**Texto:**
== == ==

Inclusive, continua, há um fato importante para discussões no judiciário relacionados ao mercado livre. Ele destaca que muitas decisões são dadas sem base em um normativo por desconhecimento dos mecanismos do setor. Com essa regra de diferimento e não de pagamento pelo consumido o consumidor terá que pagar lá na frente o contratado efetivamente e com encargos. “Esse decreto cria um precedente importante para o mercado livre, a meu ver, mostra para juiz que não se pode onerar o agente do setor, no caso a comercializadora de energia”, ressalta.
Em linhas gerais, Fábio Di Lallo, sócio escritório Souto Correa Advogados, avalia que o decreto foi positivo e classifica o ponto que não coloca a conta toda na responsabilidade do consumidor como um grande diferencial quando comparado à conta ACR. Além do já conhecido menor custo da operação por conta da taxa Selic que está na casa de 3% ante os 11% de seis anos atrás, ele cita a alocação do custo de capital na parcela que é de responsabilidade das distribuidoras como um ponto a se destacar.
Na semana passada, o diretor da Aneel, Efrain Cruz, já havia indicado durante webinário do Agenda Setorial 2020, evento do Grupo CanalEnergia-Informa Markets, que a agência reguladora não alocaria toda a conta para o consumidor pagar. Entre as ações, que seriam diferenciadas estava justamente a alocação de custo que era do consumidor para este stakeholder enquanto a distribuidora também teria a sua alocação.
Di Lallo lembra que existem diversas formas de não alocar esse custo ao consumidor, entre elas está a injeção de recursos do Tesouro Nacional em uma última opção, pois recairia no contribuinte brasileiro o que daria quase no mesmo, outra forma seria a prorrogação de contrato de concessão para recuperar o valor nesse período. Para ele, o decreto vai ao encontro do que se procurou defender, o respeito aos contratos e que não haja um efeito cascata de inadimplência setorial. Nesse momento agora é aguardar os valores dessa conta covid e a regulação pela Aneel.

== == ==

**Conteúdo dos dados:**
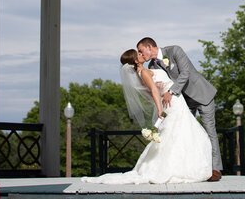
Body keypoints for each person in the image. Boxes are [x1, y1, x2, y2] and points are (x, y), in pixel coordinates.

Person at [81, 48, 212, 185]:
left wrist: (159, 86)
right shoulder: (143, 71)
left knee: (177, 132)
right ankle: (176, 168)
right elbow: (154, 92)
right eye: (138, 54)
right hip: (171, 102)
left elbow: (152, 89)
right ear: (136, 60)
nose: (141, 54)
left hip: (173, 99)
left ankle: (178, 166)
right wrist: (160, 110)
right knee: (179, 132)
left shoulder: (141, 73)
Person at [137, 37, 223, 182]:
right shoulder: (152, 67)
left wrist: (170, 92)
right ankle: (195, 167)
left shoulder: (174, 50)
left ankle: (215, 169)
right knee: (187, 133)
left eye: (141, 50)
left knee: (209, 131)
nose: (140, 54)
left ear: (149, 47)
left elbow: (185, 73)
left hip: (202, 95)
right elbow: (159, 86)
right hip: (182, 102)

== == ==

Redigite sem alterações, no texto sobre o decreto, tudo o que vai de "Em linhas gerais, Fábio" até "a se destacar.".

Em linhas gerais, Fábio Di Lallo, sócio escritório Souto Correa Advogados, avalia que o decreto foi positivo e classifica o ponto que não coloca a conta toda na responsabilidade do consumidor como um grande diferencial quando comparado à conta ACR. Além do já conhecido menor custo da operação por conta da taxa Selic que está na casa de 3% ante os 11% de seis anos atrás, ele cita a alocação do custo de capital na parcela que é de responsabilidade das distribuidoras como um ponto a se destacar.